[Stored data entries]
::::

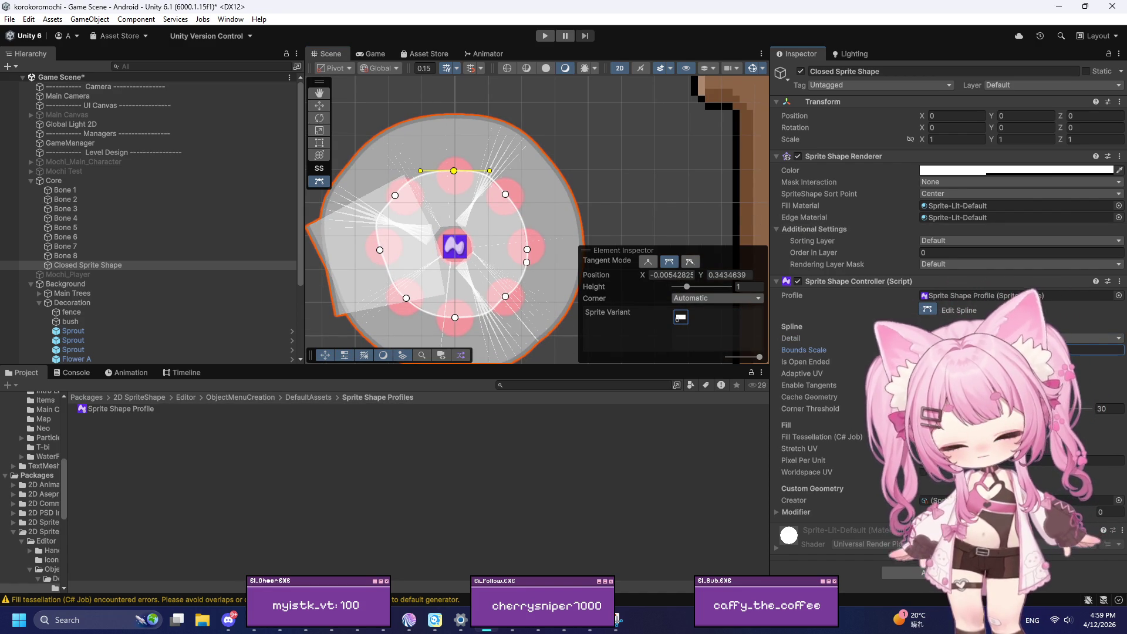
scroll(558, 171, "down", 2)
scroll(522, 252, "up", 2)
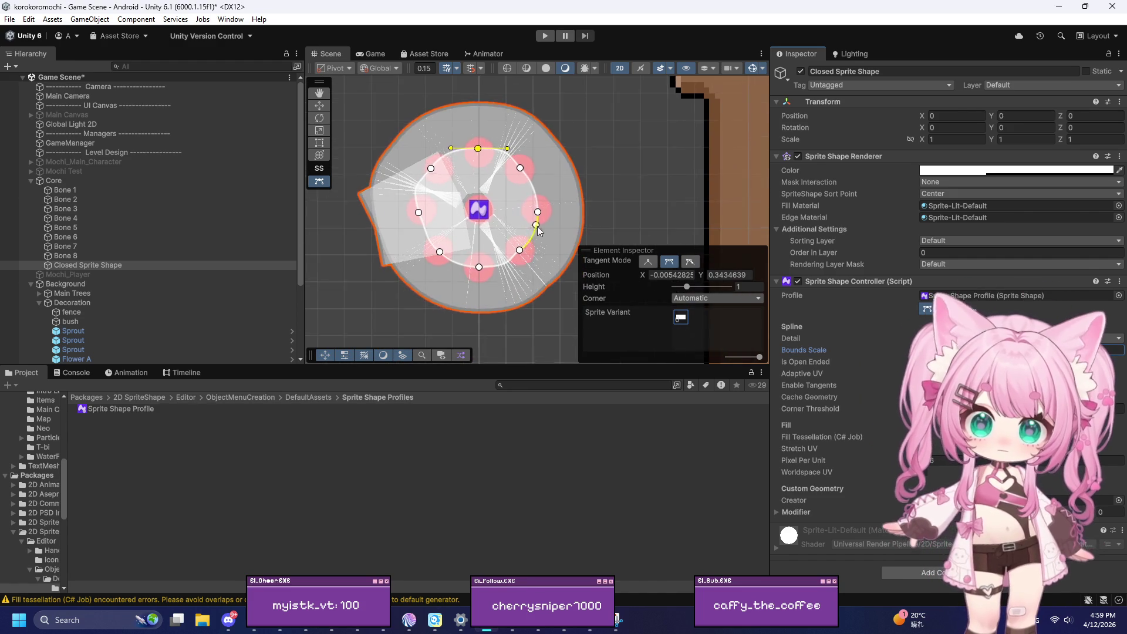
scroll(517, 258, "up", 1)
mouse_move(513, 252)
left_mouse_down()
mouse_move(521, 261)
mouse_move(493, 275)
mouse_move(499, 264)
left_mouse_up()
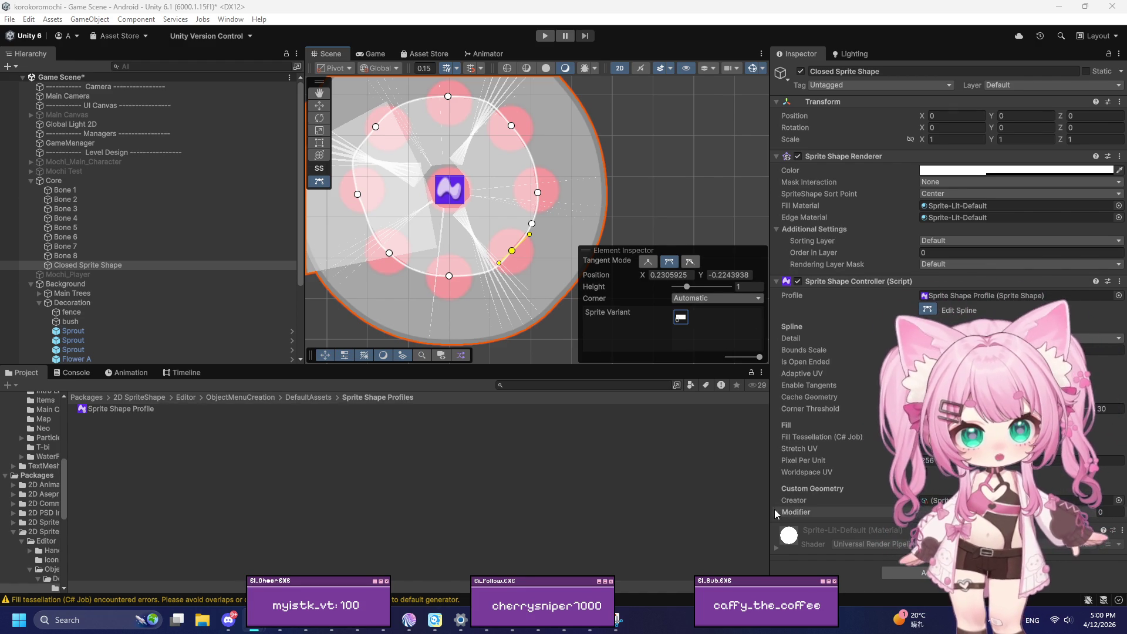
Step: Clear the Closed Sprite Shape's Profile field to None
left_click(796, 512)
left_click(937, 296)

::::

■ WORK TO BE COMPLETED ■
Without copying the pictures, transcribe the entries exactly.

■ ANSWER TO THIS PROBLEM ■
scroll(558, 171, "down", 2)
scroll(522, 252, "up", 2)
scroll(517, 258, "up", 1)
mouse_move(513, 252)
left_mouse_down()
mouse_move(521, 261)
mouse_move(493, 275)
mouse_move(499, 264)
left_mouse_up()
Step: Clear the Closed Sprite Shape's Profile field to None
left_click(796, 512)
left_click(937, 296)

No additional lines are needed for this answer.